MSPを解除する時はオンラインで簡単に申し込みをすることができます。
ただしこれは、ビザが切れる、BCから引っ越して他の地域に行くなどの理由がある時のみです。
BCに居続けるのに、MSPをやめる(Opt out)する場合は別に手続きが必要になります。そしてOpt outした場合、それ以降1年間はMSPに再加入ができなくなります。

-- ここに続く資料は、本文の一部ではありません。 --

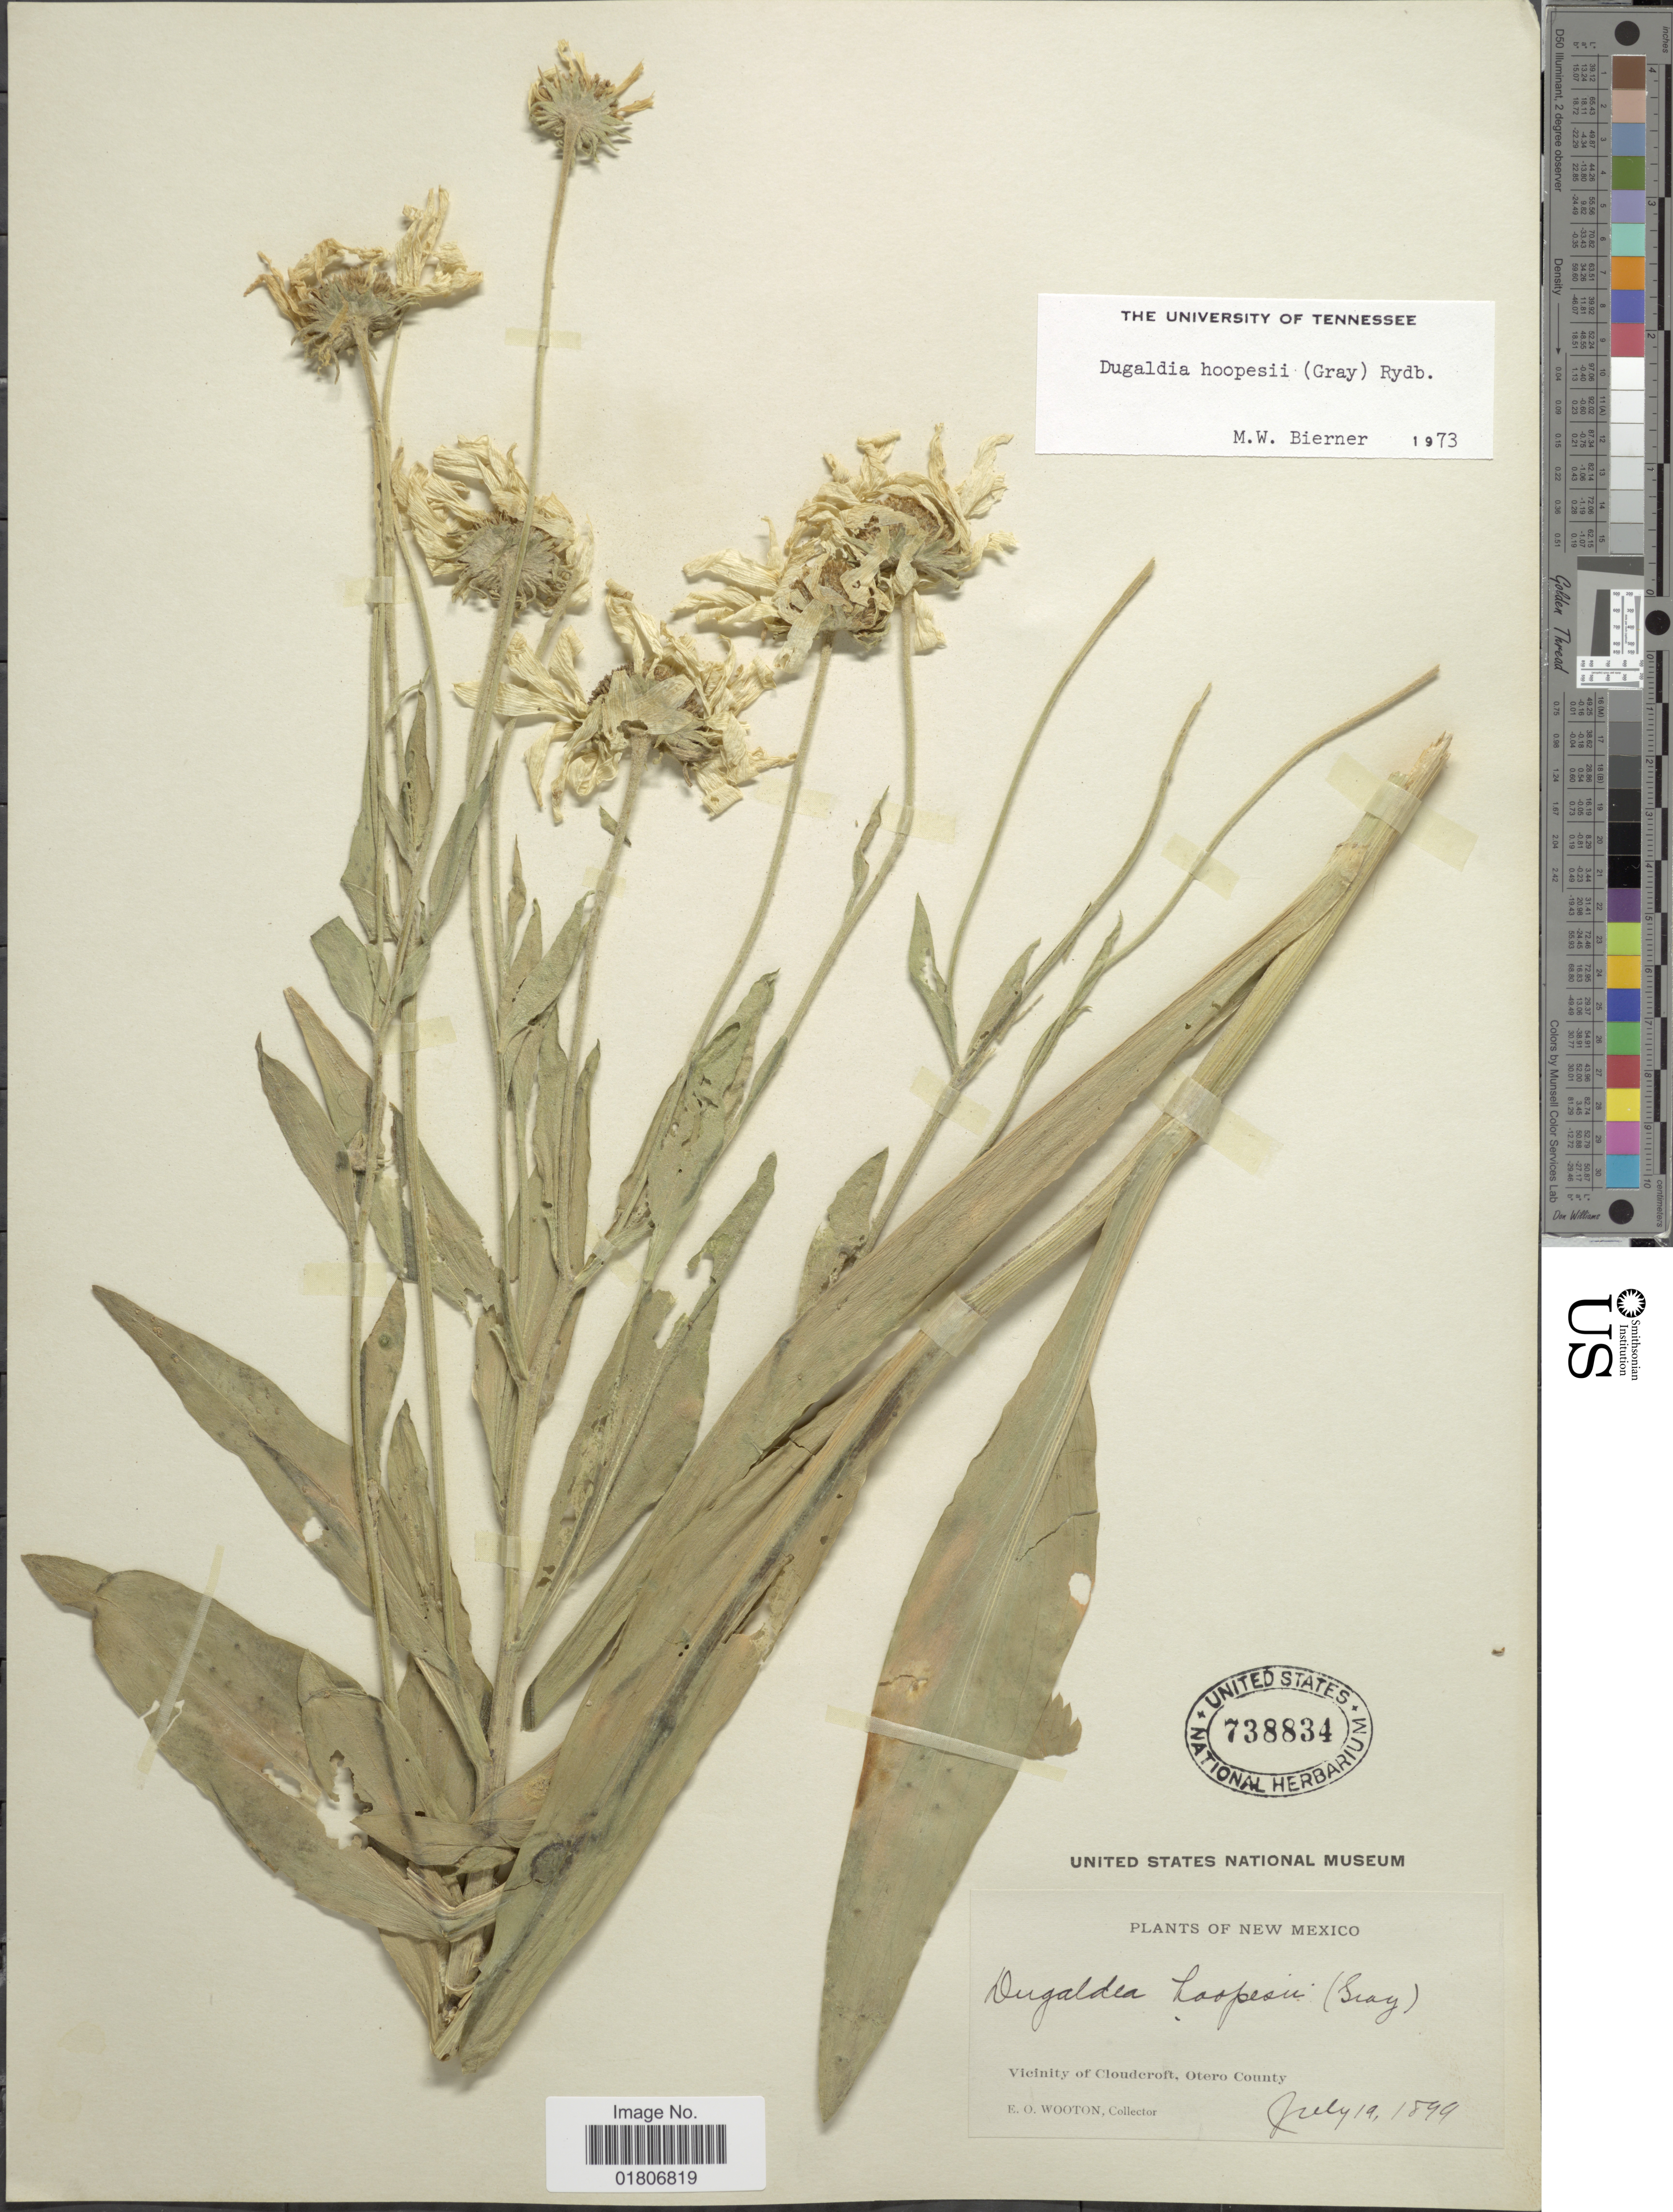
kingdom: Plantae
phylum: Tracheophyta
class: Magnoliopsida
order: Asterales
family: Asteraceae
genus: Dugaldia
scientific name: Dugaldia hoopesii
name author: (A. Gray) Rydb.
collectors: E. O. Wooton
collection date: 1899-07-19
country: United States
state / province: New Mexico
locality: Vicinity of Cloudercroft, Otero County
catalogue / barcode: US 738834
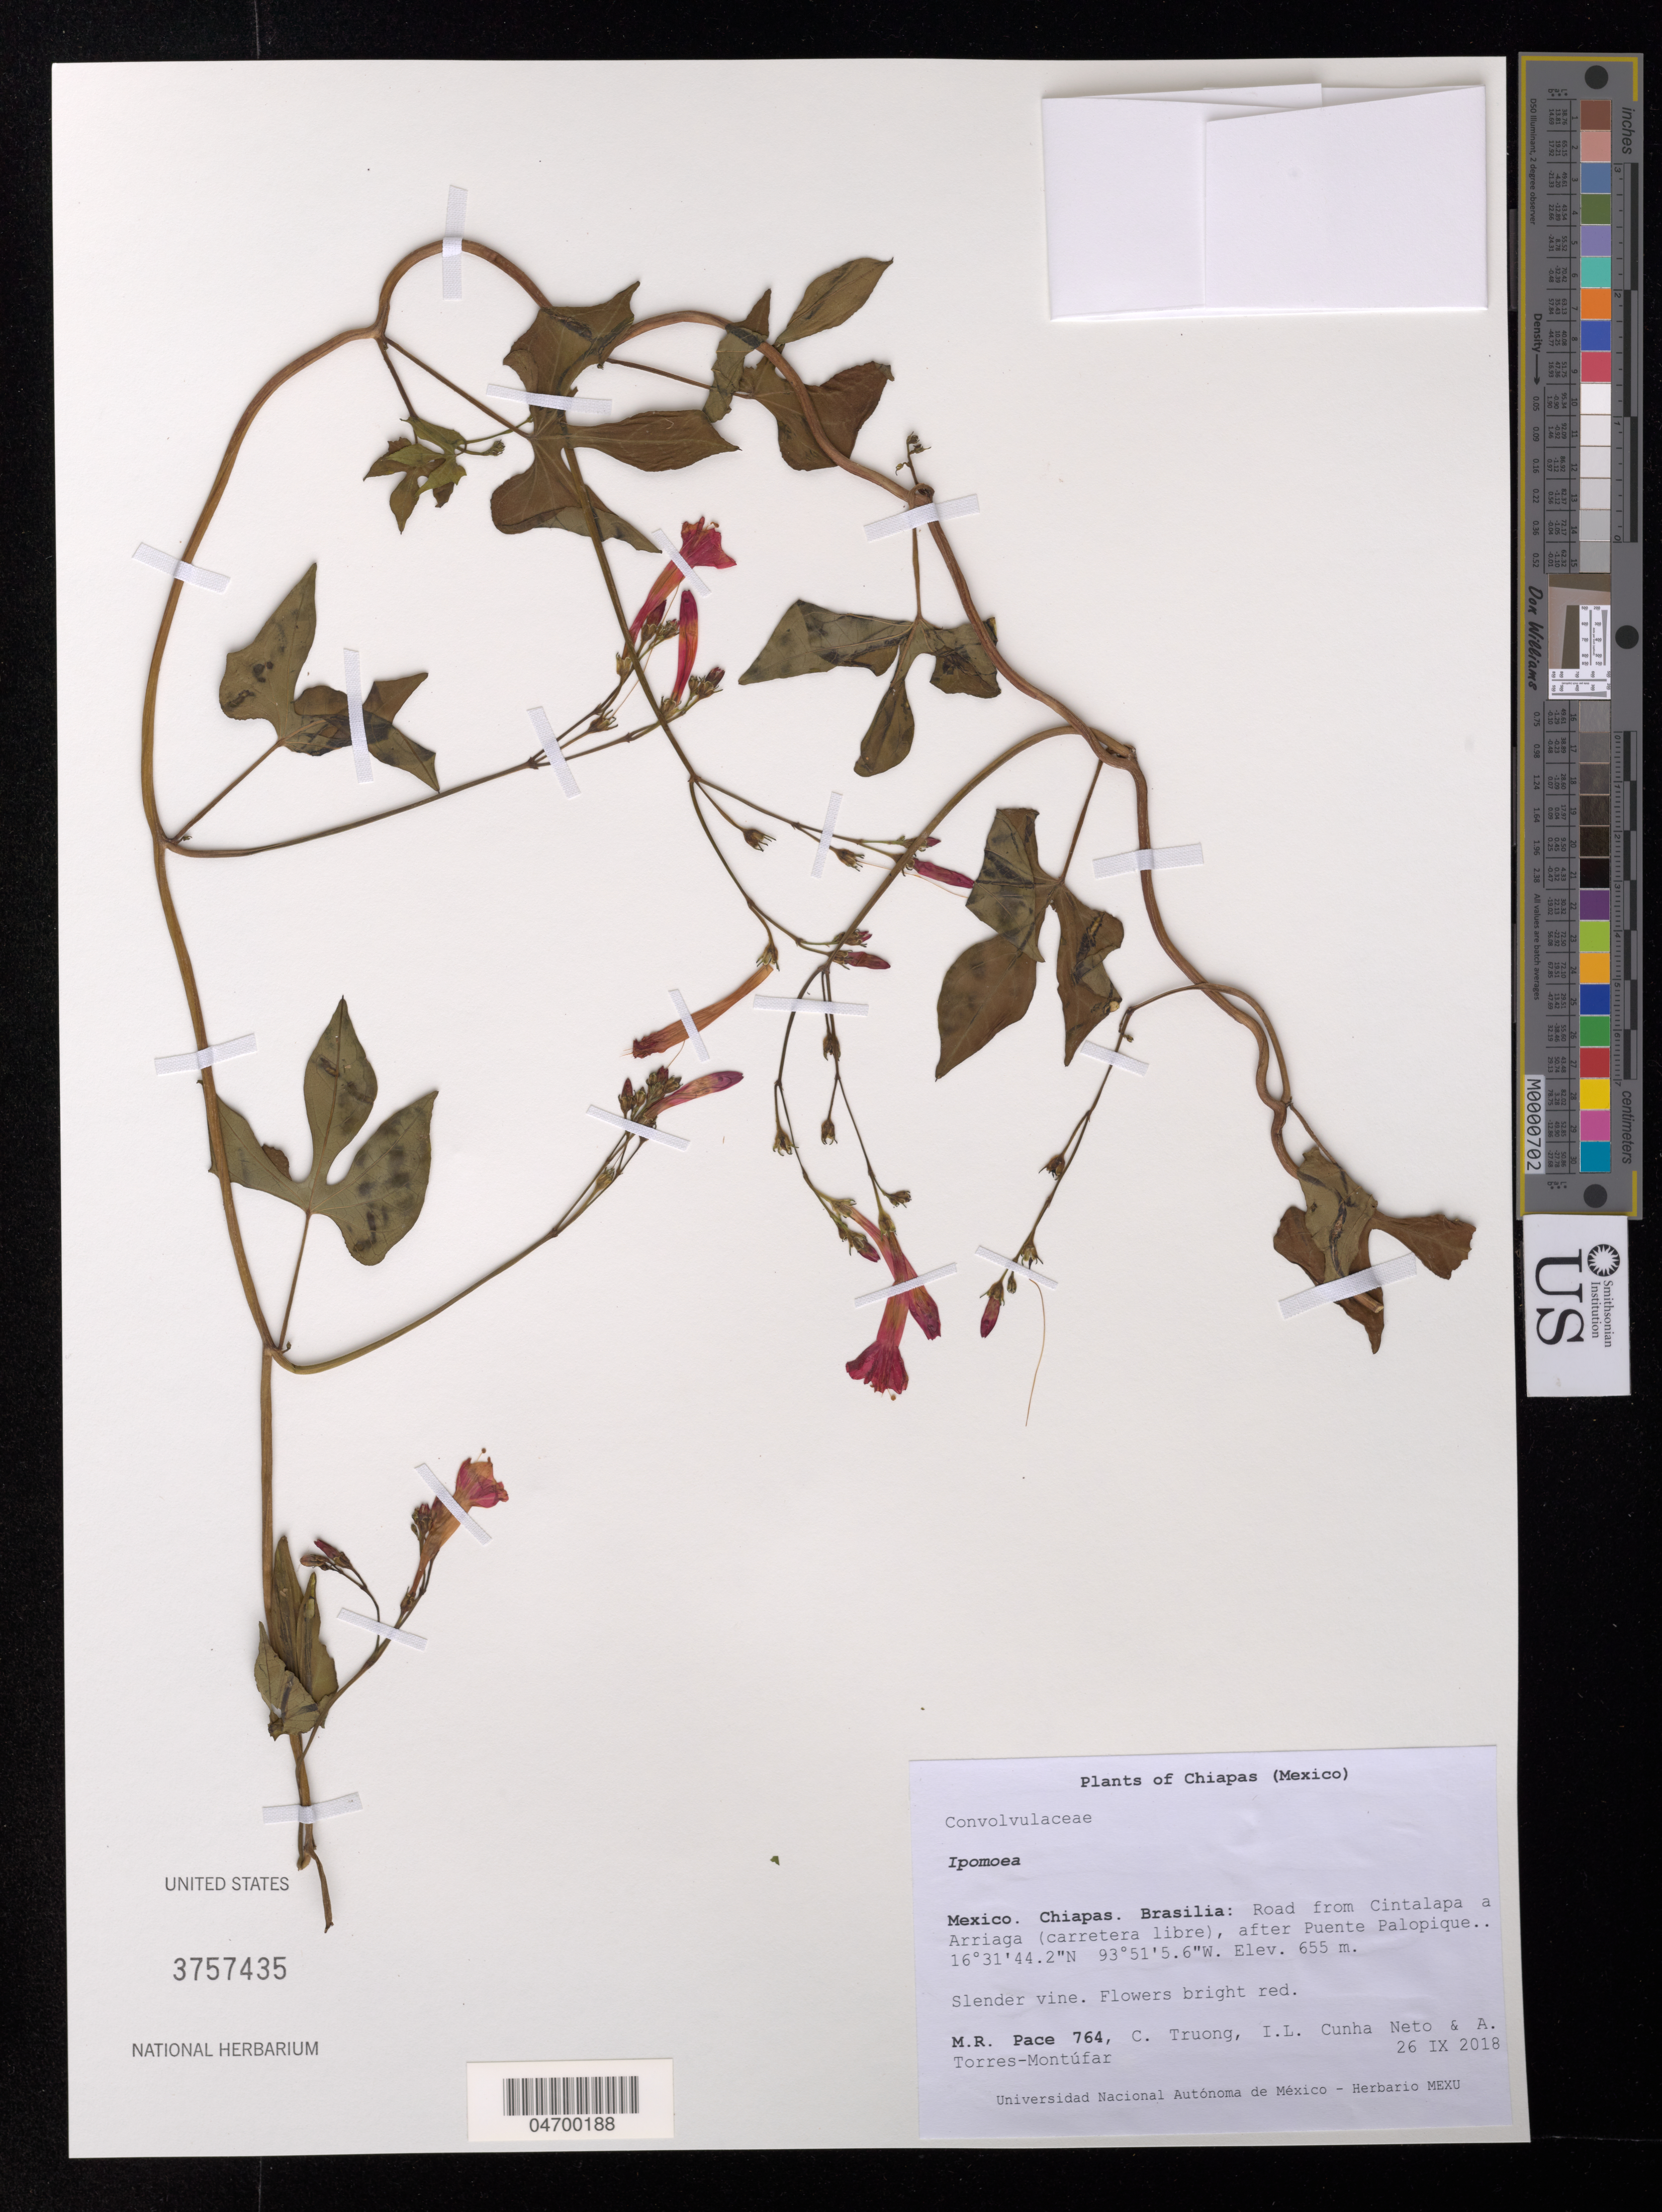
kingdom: Plantae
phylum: Tracheophyta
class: Magnoliopsida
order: Solanales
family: Convolvulaceae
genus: Ipomoea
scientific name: Ipomoea sp.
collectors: M. R. Pace, C. Truong, I. L. Cunha Neto & A. Torres-Montúfar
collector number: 764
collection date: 2018-09-26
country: Mexico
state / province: Chiapas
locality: Brasilia: Road from Cintalapa a Arriaga (carretera libre), after Puente Palopique.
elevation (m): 655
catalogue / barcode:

ワーホリ後もカナダに留まる予定の方、PR申請を考えている方などはこのことも念頭におく必要があります。
なぜ民間保険があるのに「MSP」が必要なの?
ワーホリでカナダに来る際、多くの人が1年分の民間保険(ジャパパシやGuard.meなど)に加入して入国します。それなのになぜ、わざわざ面倒な手続きをしてMSPに登録(または継続)する必要があるのでしょうか?
理由は大きく分けて3つあります。
BC州の法律で「居住者は加入が義務」だから
BC州に6ヶ月以上居住する人は、ビザの種類に関わらず州の医療保険(MSP)への加入が法律で義務付けられています。
民間保険を持っていても、MSPの対象者(就労者や学生)である以上、加入手続きをしないのは「ルールの未履行」とみなされる可能性があります。
「立替払い」のストレスがない
民間保険)
病院で一度全額(数万円〜)を自分で支払い、後から保険会社に請求して返金してもらう「キャッシュレスではない」ケースが多いです。
MSP)
病院の受付でケアカード(BC Services Card)を提示するだけで、その場の支払いが$0(無料)になります。手持ちの現金がなくても病院に行ける安心感は絶大です。
州の医療システムに組み込まれるため、ウォークインクリニックでの診察や、必要に応じた血液検査、専門医への紹介などが、より「現地の生活者」としてスムーズに受けられます。

カナダで事故など、緊急で病院に行くことになった時、民間の保険だと、民間保険の番号、ビザ、パーミット、家の連絡先などの提示が求められ、診察時の手続きが面倒でした。
また、立て替え後に病院側の機関と保険会社とのやりとり、支払いのプロセスがとてもめんどうでした。
一方MSPがあれば、緊急時にもカード提示で全て手続きが完結。支払いも発生しないので、シームレスに医療機関に掛かれます。
学生なら月$75かかりますが、ワーホリで週18時間以上働いているならタダです。
タダで「安心」が手に入るのに、面倒くさいという理由だけで捨ててしまうのは、あまりにももったいない!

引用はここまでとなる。